The attorney at the insurance company did not want to use the DVDs and requested we produced everything as PDFs, thereby destroying the insurance company’s ability to review anything. The lawyer claimed the DVDs were “too complex” for him. Despite conferring directly with the IT support for the insurance company, we produced the information again as PDFs.

The case of Peterson v. Matlock is different, because here we have an export issue that does not match the stated format in the request. One option might be to give the Plaintiff access to a database with the information. Such access would likely NOT be proportional to the case given the cost to do so, but there are situations where this could happen.

The Court’s very short ruling is based on proportionality based on cost of producing the  information stated in the request against the value of the information to the Plaintiff. This case easily could have been decided as a form of production case, in that the native files were not in a reasonably useable form, thus required translation to PDFs. This might be the less conventional approach, but would be statutorily correct in my opinion.

Did a Judge Say Scanning of a Native File and OCR?

Taxation of cost cases can get funky. One such example is where a party sought costs for discovery to be produced in “OCR” format. The Court went on to state: “The scanning and conversion of native files to the agreed-upon format for production of ESI constitutes ‘making copies of materials’ as pursuant to §1920(4)” and found the OCR costs recoverable. Kuznyetsov v. West Penn Allegheny Health Sys., 2014 U.S. Dist. LEXIS 150503 (W.D. Pa.Oct. 23, 2014).

Surprised

The Court further held that that cost of 5 cents per page for TIFF-ing was not unreasonable and the cost of 24 cents per page for scanning paper documents to also not be unreasonably high.  Id.

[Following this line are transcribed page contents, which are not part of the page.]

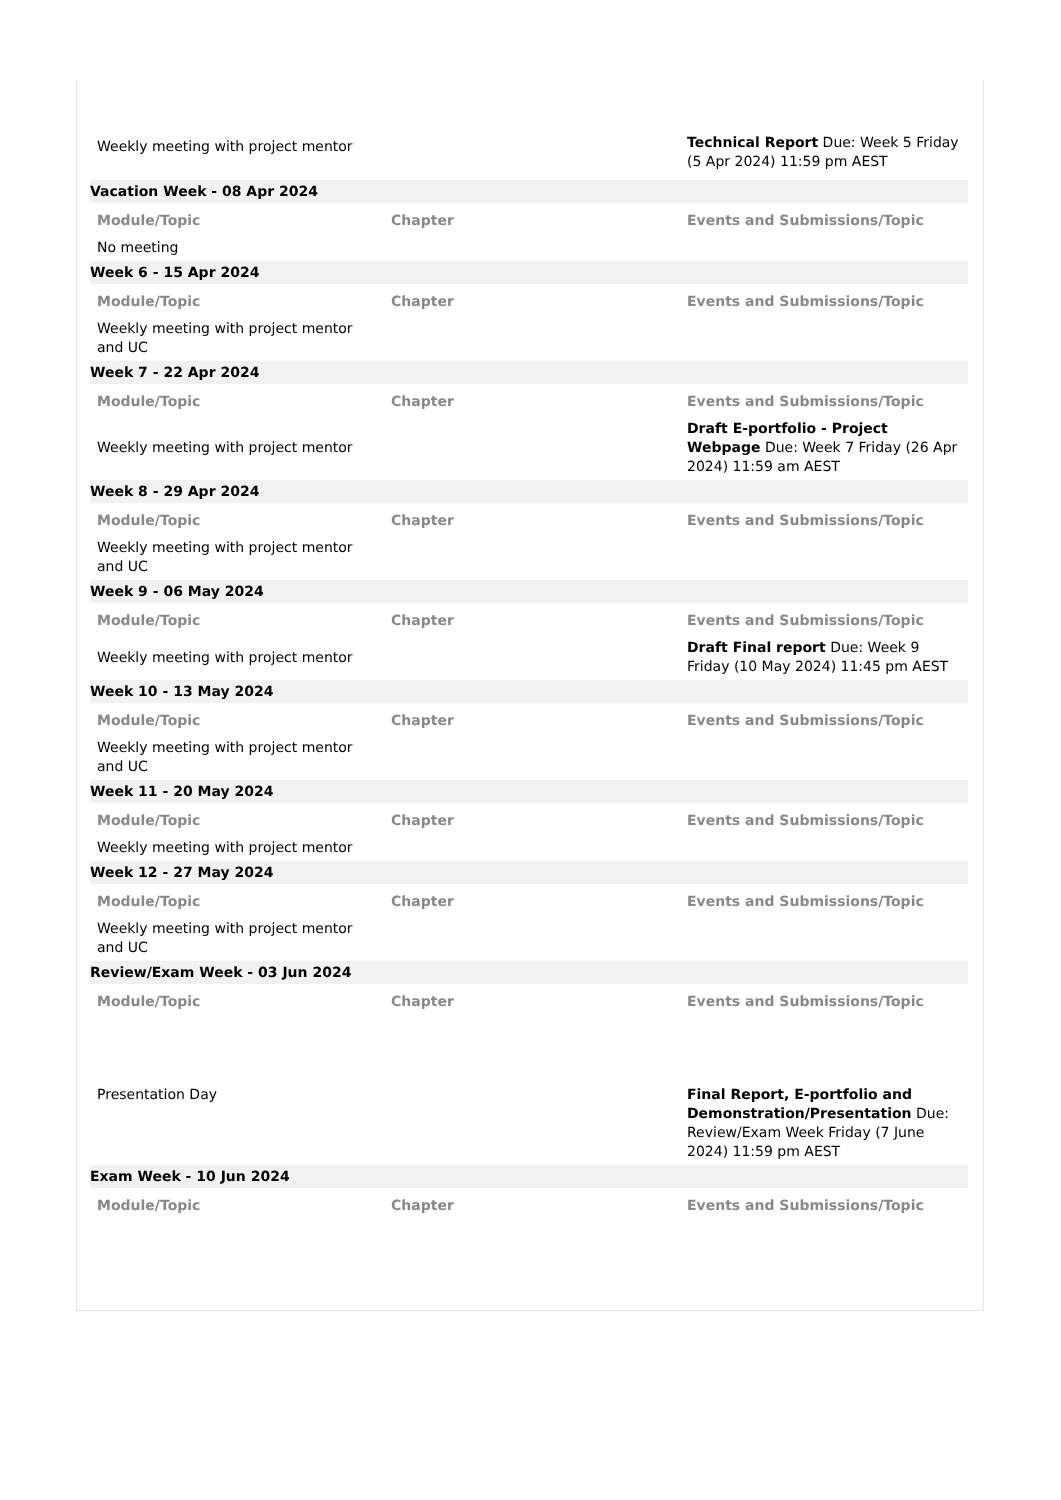| Weekly meeting with project mentor | | Technical Report Due: Week 5 Friday (5 Apr 2024) 11:59 pm AEST |
| Vacation Week - 08 Apr 2024 | | |
| Module/Topic | Chapter | Events and Submissions/Topic |
| No meeting | | |
| Week 6 - 15 Apr 2024 | | |
| Module/Topic | Chapter | Events and Submissions/Topic |
| Weekly meeting with project mentor and UC | | |
| Week 7 - 22 Apr 2024 | | |
| Module/Topic | Chapter | Events and Submissions/Topic |
| Weekly meeting with project mentor | | Draft E-portfolio - Project Webpage Due: Week 7 Friday (26 Apr 2024) 11:59 am AEST |
| Week 8 - 29 Apr 2024 | | |
| Module/Topic | Chapter | Events and Submissions/Topic |
| Weekly meeting with project mentor and UC | | |
| Week 9 - 06 May 2024 | | |
| Module/Topic | Chapter | Events and Submissions/Topic |
| Weekly meeting with project mentor | | Draft Final report Due: Week 9 Friday (10 May 2024) 11:45 pm AEST |
| Week 10 - 13 May 2024 | | |
| Module/Topic | Chapter | Events and Submissions/Topic |
| Weekly meeting with project mentor and UC | | |
| Week 11 - 20 May 2024 | | |
| Module/Topic | Chapter | Events and Submissions/Topic |
| Weekly meeting with project mentor | | |
| Week 12 - 27 May 2024 | | |
| Module/Topic | Chapter | Events and Submissions/Topic |
| Weekly meeting with project mentor and UC | | |
| Review/Exam Week - 03 Jun 2024 | | |
| Module/Topic | Chapter | Events and Submissions/Topic |
| Presentation Day | | Final Report, E-portfolio and Demonstration/Presentation Due: Review/Exam Week Friday (7 June 2024) 11:59 pm AEST |
| Exam Week - 10 Jun 2024 | | |
| Module/Topic | Chapter | Events and Submissions/Topic |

What is strange is seeing the words “native file” and “scanning” and “OCR format” in the same sentence. Native files are already electronically stored information. Business data such as email messages, text messages, Word documents, Excel files, are already searchable. These is no reason to print the ESI to paper, then scan them, and then perform optical character recognition on them. All of that would be extremely strange and drive up costs.

There is a chance the Court was discussing both scanning paper and conversion of native files in the same sentence, without directly saying “paper documents” before “conversion of native files.” Even if that was the case, I would recommend producing native files natively to keep costs down. Only convert privileged or confidential native files to TIFFs or PDFs for redaction.

If native files need to be converted to static images such as TIFFs in order to redact confidential information, making the static images searchable with OCR would make sense, because you want to produce information that is searchable, but not with the confidential information also searchable. However, if these native files converted into static images did not need to be redacted, there would be no reason to make them OCR searchable. A producing party could simply produced the “extracted text” from the native files, thus including searchable information for a review database to comply with the Federal Rules of Civil Procedure.